PORTAL SATRIA – Dalam mahzab Syafi’i, jika ada orang hamil di luar nikah, ia berarti tidak memiliki iddah. Sejatinya, orang hamil tidak boleh menikah karena membawa bayi sehingga iddah-nya orang hamil setelah melahirkan.
Itu bila hamil itu melalui pernikahan yang sah. Tapi jika hamil di luar nikah yang tidak sah, rata-rata kiayi menikahkan karena tidak ada masa iddah bagi orang hamil di luar nikah. Masa iddah hanya disyariatkan untuk pernikahan yang sah.

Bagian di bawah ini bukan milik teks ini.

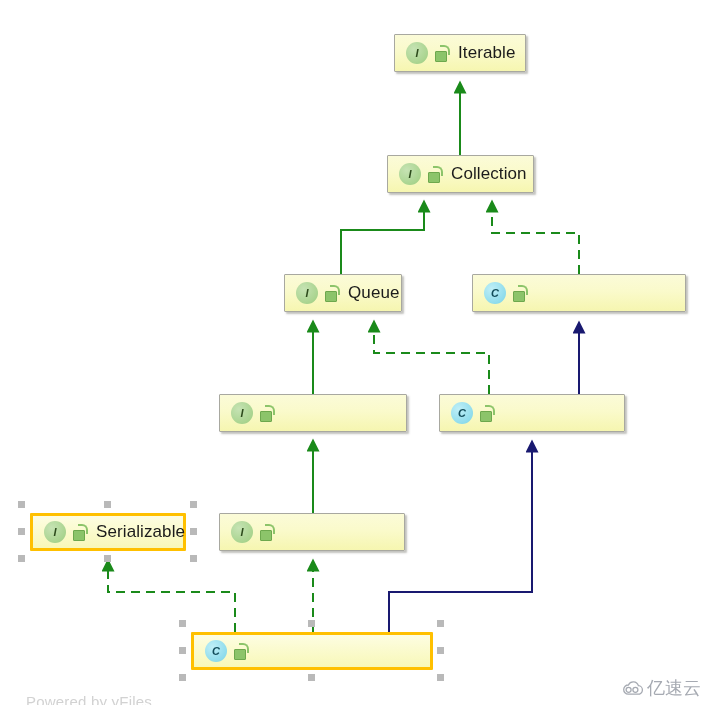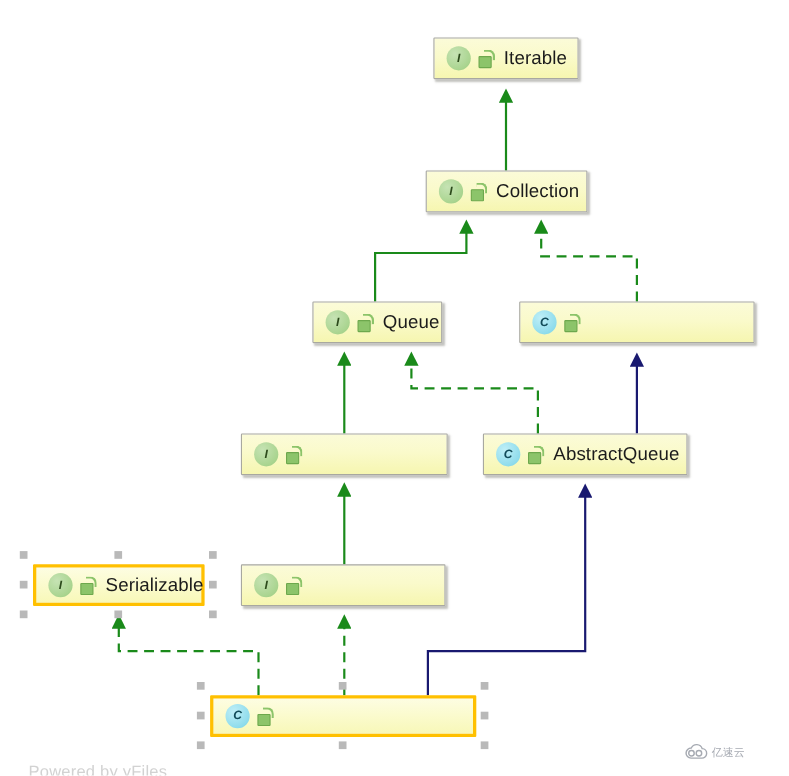--- a/index.html
+++ b/index.html
@@ -74,21 +74,21 @@
     position:absolute;left:26px;top:669px;
     font-size:15px;color:#d2d2d2;letter-spacing:.2px;
     user-select:none;
     margin-top:24px;
   }
   #brand{
     position:absolute;left:622px;top:676px;
     display:flex;align-items:center;gap:3px;
     color:#a6aab2;font-size:14px;user-select:none;
   }
-  #brand .cn{font-family:Liberation Sans, sans-serif;font-size:10px;letter-spacing:0;}
+  #brand .cn{font-family:Liberation Sans, sans-serif;font-size:18px;letter-spacing:0;}
 </style>
 </head>
 <body>
 
 <div id="canvas">
 
   <svg id="edges" viewBox="0 0 717 705" width="717" height="705">
     <defs>
       <marker id="arrG" markerWidth="14" markerHeight="13" refX="1.5" refY="6.5" orient="auto" markerUnits="userSpaceOnUse">
         <path d="M0,0 L0,13 L13,6.5 Z" fill="#1a8a1a"></path>
@@ -164,21 +164,20 @@
         <span class="body"></span>
       </span>
   </div>
 
   <div class="node" style="left:439px;top:394px;width:186px;">
     <span class="badge cls">C</span>
     <span class="lock">
         <span class="shackle"></span>
         <span class="body"></span>
       </span>
-    <span class="label">AbstractQueue</span>
   </div>
 
   <div class="node selected" style="left:30px;top:513px;width:156px;">
     <span class="badge iface">I</span>
     <span class="lock">
         <span class="shackle"></span>
         <span class="body"></span>
       </span>
     <span class="label">Serializable</span>
   </div>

Baca Juga: Beginilah Sikap Kasih Sayang Nabi Muhammad kepada Anak-Anak
“Ini penting saya utarakan karena kalau tidak dinikahkan nanti malah repot. Misalnya ada orang kecelakaan hami di luar nikah, cowoknya tanggung jawab. Lalu dia ingin menikahi harus kita nikahkan karena dengan demikian zinanya berakhir,” kata Gus Baha dalam ceramahnya.
Hanya saja jika sang anak yang lahir itu perempuan, tetap saja tidak sah dinikahkan oleh ayah biologisnya. Hal ini dikarenakan sang ayah belum memenuhi syarat ketentuan syariat atau ilegal.
Untuk itu, dalam mahzab Syafi’i sang anak memerlukan wali hakim untuk menikahkannya kelak ketika dewasa. Tapi jika anak yang dilahirkan kedua itu perempuan lagi, maka sudah diperbolehkan ayahnya untuk menikahkannya karena sudah sah statusnya.
Seluruh Indonesia, bahkan dunia mengikuti mahzab Syafi’i ini. Lalu ada yang bilang bahwa itu merupakan ikhtiam sehingga mereka menyarankan agar tidak dinikahkan dulu sebelum bayinya lahir.